Even the messages of the Titanic were send via email, from the ocean. Such messages had a text content only, and the path of the message was unknown. Unlike people think, the Titanic did not just transmited directly to New York. They just transmitted the message into the air, and some other ship would pick it up, and by hand repeat it. So would the next, until in the end it gets received by a land station. This picture is from the original transmitter room. Mind you that was before the invention of electron tubes. Isn't that amazing? They used extremely powerful electric sparks, where each spark caused a short resonance of a tuned circuit, with a tuned antenna. This allowed signal bursts of many kilowatt. Such a signal burst was received by something weird like a coherer. This is nothing but a tine glass pipe filled with iron particles, which changes it's resistance of exposed to radio signals. The change of resistance had an avalanche effect, and in the end, the coherer is only "on" of "off". So this could immediately operate a relay. The sending person would operate the Morse key, and at the receiving end, the relay would produce "ticks" which could either be heard by the receiver, or written down electrically with a pen on a paper roll. What makes it so similar to today's email, is the path is unknown at the moment of sending. The Titanic would transmit for instance a message to the Major of New York, but the distance across the ocean was too long. Other ships would however receive the message, and offer to forward it. So the message would soon be written down by some ship somewhere. Then the next ship, etc, and after some 10 so ships, it arrived at the New York Coast guard office. From there the message would reach him soon. Not the fastest way, and a lot of actions "by hand" but this was electronic data transmission. This form of email was very expensive for the sender, and in fact this was one of the reasons of the sinking of the Titanic. A near by ship heard the radio transmissions, which hold coordinates and time, and they noticed the Titanic was full speed ahead to a place full of ice bergs, and it was reported this was not possible what they were doing. This fisher boat send out warnings, but the Titanic operator did not notice, because he was transmitting personal messages (email!) for rich persons, which kept him busy doing so, that fatal evening.

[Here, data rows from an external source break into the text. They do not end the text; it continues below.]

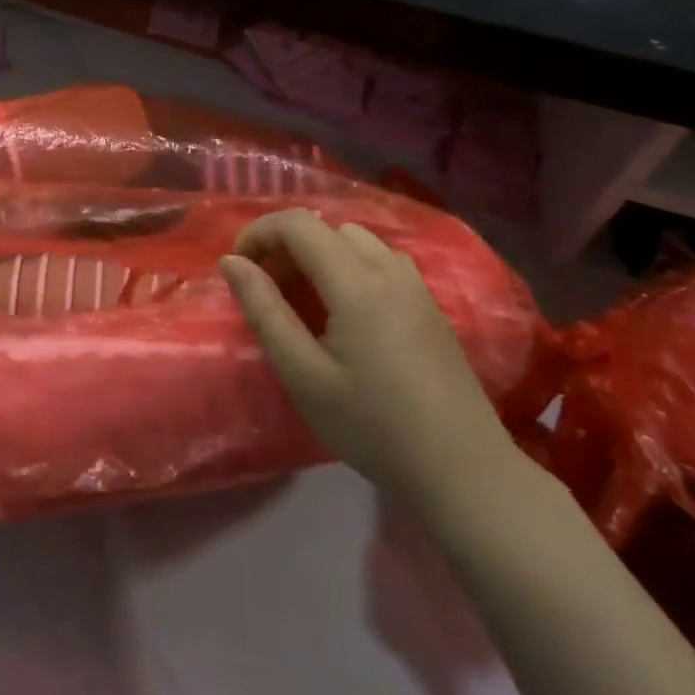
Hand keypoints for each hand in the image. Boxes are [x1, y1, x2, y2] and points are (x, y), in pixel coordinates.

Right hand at [219, 210, 523, 507]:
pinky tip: (347, 311)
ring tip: (304, 299)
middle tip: (267, 290)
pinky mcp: (430, 305)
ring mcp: (416, 285)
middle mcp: (388, 270)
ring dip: (320, 253)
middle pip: (327, 228)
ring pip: (357, 241)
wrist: (464, 470)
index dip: (259, 233)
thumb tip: (231, 262)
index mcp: (356, 282)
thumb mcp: (303, 374)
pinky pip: (382, 261)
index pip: (298, 224)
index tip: (238, 268)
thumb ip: (264, 311)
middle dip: (287, 245)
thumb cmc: (372, 425)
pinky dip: (350, 266)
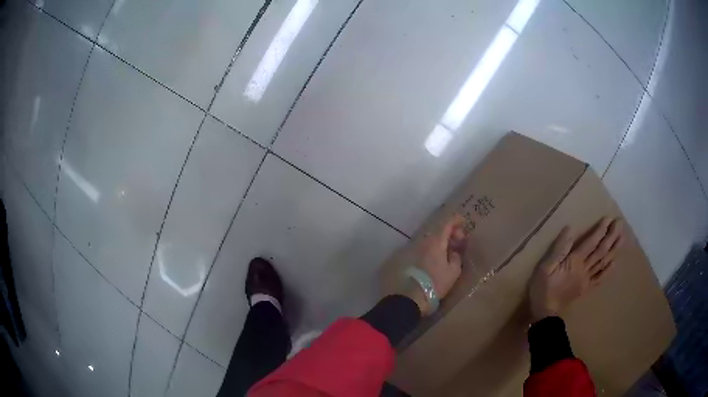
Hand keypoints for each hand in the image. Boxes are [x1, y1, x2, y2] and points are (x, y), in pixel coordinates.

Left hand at [404, 214, 466, 314]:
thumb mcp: (453, 272)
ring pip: (427, 242)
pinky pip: (419, 251)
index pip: (447, 223)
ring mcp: (410, 249)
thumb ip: (456, 257)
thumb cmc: (434, 285)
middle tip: (456, 244)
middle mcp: (422, 242)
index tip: (463, 222)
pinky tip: (430, 264)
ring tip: (443, 256)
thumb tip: (454, 252)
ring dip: (437, 245)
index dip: (456, 220)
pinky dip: (427, 252)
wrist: (408, 299)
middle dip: (448, 235)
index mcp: (435, 242)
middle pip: (437, 232)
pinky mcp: (402, 259)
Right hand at [528, 217, 624, 322]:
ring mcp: (587, 279)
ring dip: (613, 250)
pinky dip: (608, 270)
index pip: (591, 242)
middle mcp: (585, 268)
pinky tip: (614, 263)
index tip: (609, 219)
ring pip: (603, 263)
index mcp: (575, 261)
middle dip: (611, 236)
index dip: (600, 230)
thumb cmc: (543, 287)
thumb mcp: (546, 266)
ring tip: (622, 238)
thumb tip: (570, 229)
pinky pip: (599, 278)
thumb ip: (559, 248)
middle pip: (601, 251)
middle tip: (620, 224)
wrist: (545, 312)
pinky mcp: (586, 288)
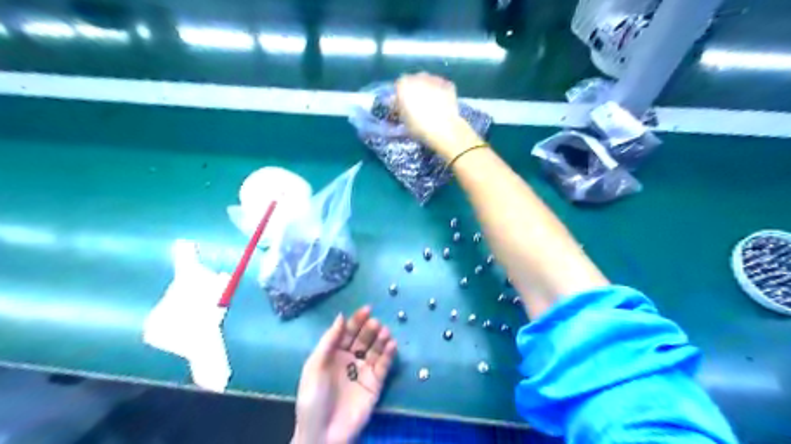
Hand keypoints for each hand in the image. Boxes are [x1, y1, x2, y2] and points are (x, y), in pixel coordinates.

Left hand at [291, 307, 395, 441]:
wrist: (322, 434)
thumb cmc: (313, 398)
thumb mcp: (315, 366)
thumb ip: (329, 341)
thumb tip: (341, 315)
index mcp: (334, 354)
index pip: (347, 332)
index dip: (356, 320)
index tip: (367, 309)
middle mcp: (350, 359)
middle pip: (363, 338)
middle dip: (370, 329)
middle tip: (376, 324)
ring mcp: (363, 371)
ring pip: (375, 350)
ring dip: (381, 339)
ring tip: (385, 332)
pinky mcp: (375, 384)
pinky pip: (383, 366)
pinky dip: (389, 354)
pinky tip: (392, 345)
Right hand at [394, 71, 478, 157]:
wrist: (443, 128)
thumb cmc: (418, 126)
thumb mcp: (403, 120)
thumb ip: (399, 109)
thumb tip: (399, 105)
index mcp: (403, 84)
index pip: (398, 88)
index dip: (401, 97)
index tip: (403, 107)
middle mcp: (418, 76)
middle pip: (414, 82)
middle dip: (415, 92)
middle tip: (418, 106)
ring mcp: (434, 78)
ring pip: (429, 83)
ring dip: (428, 91)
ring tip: (432, 106)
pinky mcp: (448, 84)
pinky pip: (441, 87)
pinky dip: (440, 93)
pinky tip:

Patented Machine to receive and print Email

Sending electronically coded text, was first done in 1832, before the invention of the electron tubes. When Mr. Marconi invented the Morse code, this was a break through. Morse is what information technology calls a tri-state code. So not digital, but three conditions. If you analyze how Morse works, you will note it is a genius system, dealing with the problems of a bad signal path in a clever. Original Morse worked with "pips" only. They could transmit a "radio" signal all over the world, without radios or electron tubes! How did that work? A person named Hertz discovered the LC resonator effect. (So a coil in parallel with a capacitor). At that moment having no clue what caused it, or what electrosn are. He just let flow DC current through the coil, and when switching it off, "it" happened. He found there was a short and very powerful resonance burst. Imagine he found that out when electricity was unknown. The resonance was in the range of a few hundred kilohertz. For him this was only an unexplainable effect, and a young man named Heinrich gave his own name "Herz" to what we later called a frequency.